We asked Nemutshili to share a little about his experience on the current ED programme through Transnet. ‘The Transnet programme has proven to be beneficial both to my company’s growth and personal growth … So far it has taught me different ways to become a successful entrepreneur including reliability, having integrity, nurturing my leadership skills and ensuring that I’m a law-abiding entrepreneur,’ says Nemutshili. Since being on the programme, Anoty Africa has become a registered entity that complies with professional bodies such as SARS, COIDA and CIPC, as well as with the B-BBEE codes.
Anoty Africa has managed to see a positive impact during the past few months. This includes a turnover of over R200 000 for April despite the lockdown, which is a great increase on monthly turnover since 2019. They have also recently acquired a new clientele and business for e-procurement systems and also have been able to create four new jobs.

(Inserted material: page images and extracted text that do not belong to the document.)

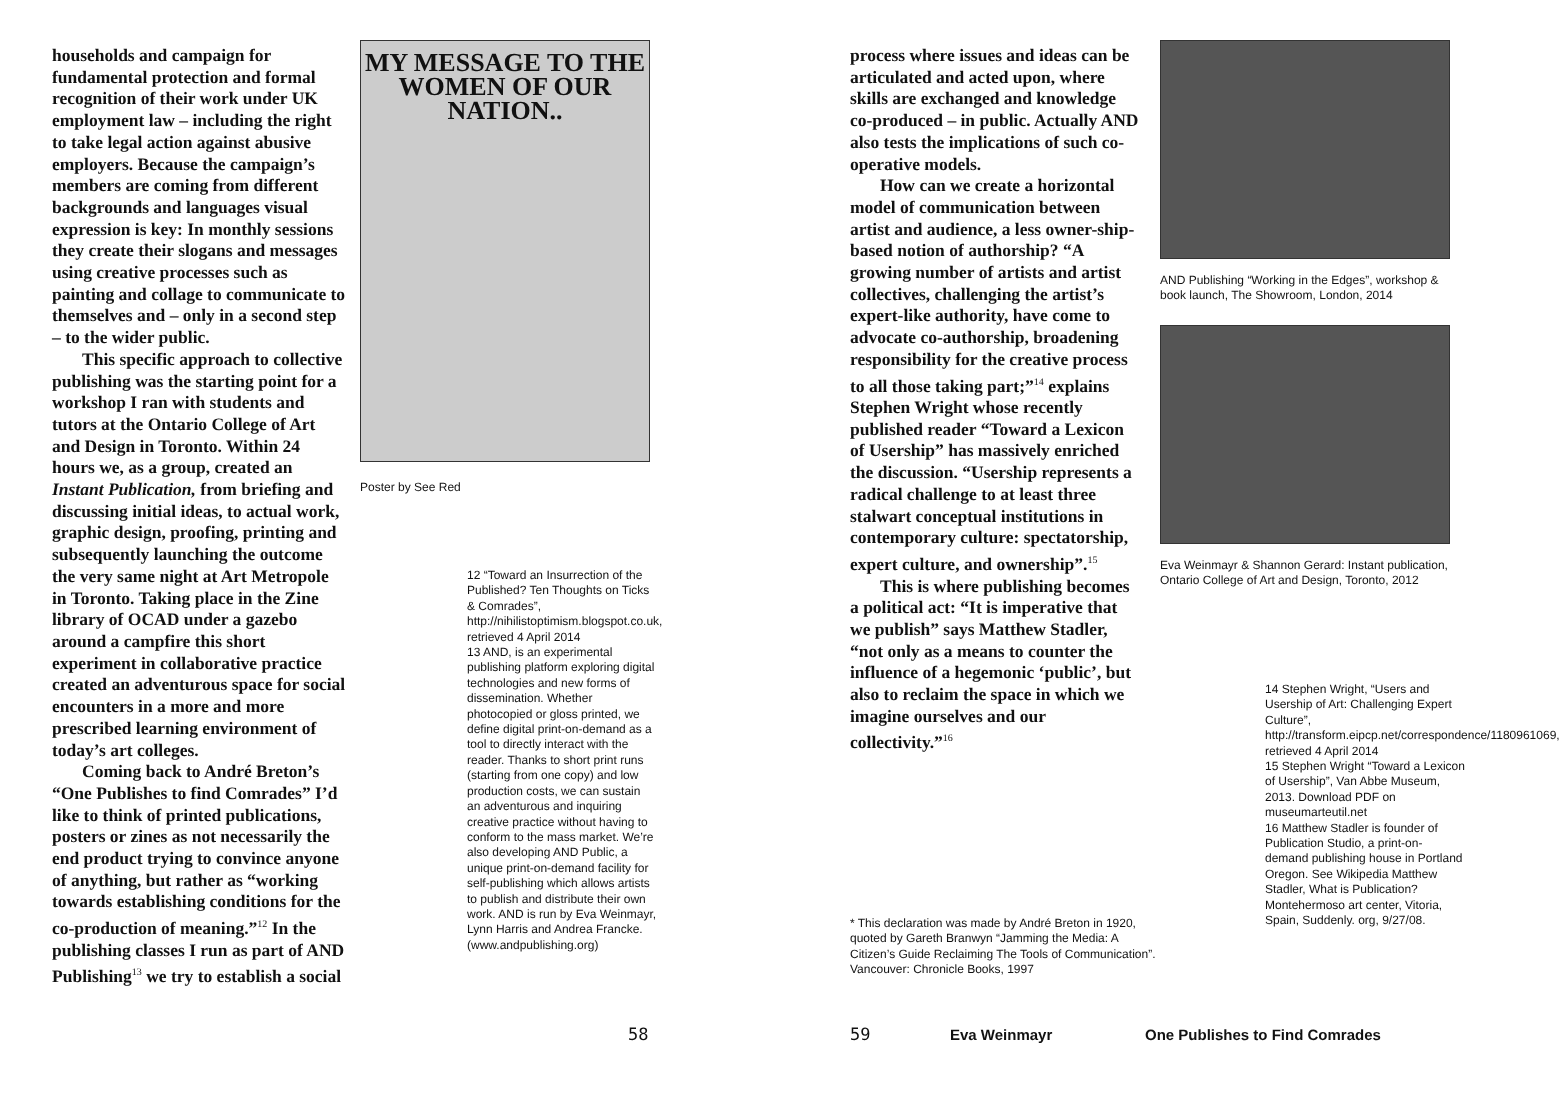households and campaign for fundamental protection and formal recognition of their work under UK employment law – including the right to take legal action against abusive employers. Because the campaign’s members are coming from different backgrounds and languages visual expression is key: In monthly sessions they create their slogans and messages using creative processes such as painting and collage to communicate to themselves and – only in a second step – to the wider public.
This specific approach to collective publishing was the starting point for a workshop I ran with students and tutors at the Ontario College of Art and Design in Toronto. Within 24 hours we, as a group, created an Instant Publication, from briefing and discussing initial ideas, to actual work, graphic design, proofing, printing and subsequently launching the outcome the very same night at Art Metropole in Toronto. Taking place in the Zine library of OCAD under a gazebo around a campfire this short experiment in collaborative practice created an adventurous space for social encounters in a more and more prescribed learning environment of today’s art colleges.
Coming back to André Breton’s “One Publishes to find Comrades” I’d like to think of printed publications, posters or zines as not necessarily the end product trying to convince anyone of anything, but rather as “working towards establishing conditions for the co-production of meaning.”<sup>12</sup> In the publishing classes I run as part of AND Publishing<sup>13</sup> we try to establish a social
MY MESSAGE TO THE
WOMEN OF OUR NATION..
Poster by See Red
12 “Toward an Insurrection of the Published? Ten Thoughts on Ticks & Comrades”, http://nihilistoptimism.blogspot.co.uk, retrieved 4 April 2014
13 AND, is an experimental publishing platform exploring digital technologies and new forms of dissemination. Whether photocopied or gloss printed, we define digital print-on-demand as a tool to directly interact with the reader. Thanks to short print runs (starting from one copy) and low production costs, we can sustain an adventurous and inquiring creative practice without having to conform to the mass market. We’re also developing AND Public, a unique print-on-demand facility for self-publishing which allows artists to publish and distribute their own work. AND is run by Eva Weinmayr, Lynn Harris and Andrea Francke. (www.andpublishing.org)
58
process where issues and ideas can be articulated and acted upon, where skills are exchanged and knowledge co-produced – in public. Actually AND also tests the implications of such co-operative models.
How can we create a horizontal model of communication between artist and audience, a less owner-ship-based notion of authorship? “A growing number of artists and artist collectives, challenging the artist’s expert-like authority, have come to advocate co-authorship, broadening responsibility for the creative process to all those taking part;”<sup>14</sup> explains Stephen Wright whose recently published reader “Toward a Lexicon of Usership” has massively enriched the discussion. “Usership represents a radical challenge to at least three stalwart conceptual institutions in contemporary culture: spectatorship, expert culture, and ownership”.<sup>15</sup>
This is where publishing becomes a political act: “It is imperative that we publish” says Matthew Stadler, “not only as a means to counter the influence of a hegemonic ‘public’, but also to reclaim the space in which we imagine ourselves and our collectivity.”<sup>16</sup>
* This declaration was made by André Breton in 1920, quoted by Gareth Branwyn “Jamming the Media: A Citizen’s Guide Reclaiming The Tools of Communication”. Vancouver: Chronicle Books, 1997
AND Publishing “Working in the Edges”, workshop & book launch, The Showroom, London, 2014
Eva Weinmayr & Shannon Gerard: Instant publication, Ontario College of Art and Design, Toronto, 2012
14 Stephen Wright, “Users and Usership of Art: Challenging Expert Culture”, http://transform.eipcp.net/correspondence/1180961069, retrieved 4 April 2014
15 Stephen Wright “Toward a Lexicon of Usership”, Van Abbe Museum, 2013. Download PDF on museumarteutil.net
16 Matthew Stadler is founder of Publication Studio, a print-on-demand publishing house in Portland Oregon. See Wikipedia Matthew Stadler, What is Publication? Montehermoso art center, Vitoria, Spain, Suddenly. org, 9/27/08.
59 Eva Weinmayr One Publishes to Find Comrades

Kenlin Stride, programme manager of The Hope Factory and Transnet’s Enterprise Development programme, says: ‘Corporate-funded programmes such as these are critical to the rejuvenation of our economy in its current state. With the devastating and long-lasting effect of the COVID-19 pandemic, it is clear now more than ever that SMMEs will be vital in the re-stimulation of the South African economy. We need these SMMEs to be supported and succeed to allow for sustainable employment for the youth and our long-term well-being as a nation. Transnet Pipelines SOC recognises this need and is one of those pioneers that is leading the pack in ploughing back into the development of SMMEs and more especially shining a light on black-owned businesses, and particularly entrepreneurs living with disabilities.’
About providing opportunities to uplift each other during this time, Nemutshili said: ‘We were able to provide other small business with opportunities to share in Anoty profits and client services. We have outsourced most of our products to uplift other small business. Thus we create a chain of partners that help each other to grow.’
He concluded by advising fellow small businesses to encourage joint partnerships or sharing of knowledge to create powerful opportunities.